Esperar

Con los años he aprendido que no se debe esperar nada.

Miento, decir “con los años” es un absurdo para hacerlos creer que la inteligencia emocional es elevada en mi cerebro.

Aún hoy sigo practicando el autocontrol y el razonamiento antes que la impulsividad de los pensamientos.

Pero es difícil. Quienes padecemos de impaciencia impulsiva sabemos lo que implica esperar un mensaje por horas, mensaje que posiblemente no llegará.

La noche anterior a un paseo.

La expectativa de la segunda cita.

La imprecisión del futuro.

El tiempo que no nos da las respuestas que buscamos.

No estamos dejando que la vida nos sorprenda. Tratamos de calcular todo, de medir cada detalle para que todo salga perfecto, lo presionamos tanto, que no lo dejamos ser.

En cada situación amorosa, familiar, amistosa… tener expectativas es un error. No podemos esperar de alguien lo que nosotros queremos que suceda.

Tomando en cuenta que los dos somos diferentes, sentimos en tiempos diferentes, pensamos de forma diferente… no es posible esperar un resultado igual al nuestro, en nada, en nadie.

Hacer eso sólo provoca frustración. Pensamientos negativos y masoquistas.

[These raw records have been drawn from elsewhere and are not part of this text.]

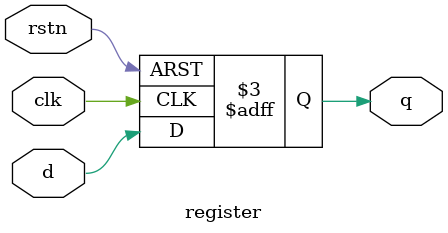
<source format=sv>
module register (
    input  logic clk,
    input  logic rstn,
    input  logic d,
    output logic q
);

    always_ff @(posedge clk or negedge rstn) begin
        if (!rstn) begin
            q <= 1'b0;
        end else begin
            q <= d;
        end
    end

endmodule
</source>
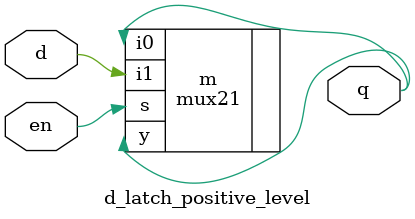
<source format=v>
`include "mux21.v"
module d_latch_positive_level(d,en,q);
    input d,en;
	output q;
    mux21 m(.i1(d),.i0(q),.s(en),.y(q));
endmodule

</source>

“No me quiere”, “no le intereso”, “encontró a alguien mejor”, “hay gente mejor que yo”,“no soy tan bueno en eso”…

Como que nos gusta sabotearnos, lastimarnos.

Si tan sólo utilizaramos toda esa energía negativa de forma contraria, potenciaríamos todas las vibras positivas y haríamos que las cosas sucedieran, pero solas. Sin presiones, sin intensidades, sin impaciencia. Sólo porque ya estaban predestinadas a ser.

Es imposible controlarlo todo.

Es imposible sincronizar pensamientos y opiniones. Si, algunas coinciden pero la minoría del tiempo.

Intentemos empezar a sentir y dejar de controlar las situaciones.

Hagamos las cosas bien y que solitas tomen su curso, enfoquemos nuestros pensamientos positivos en desear que sucedan y así si no pasan no nos culpabilizaremos si salieron mal.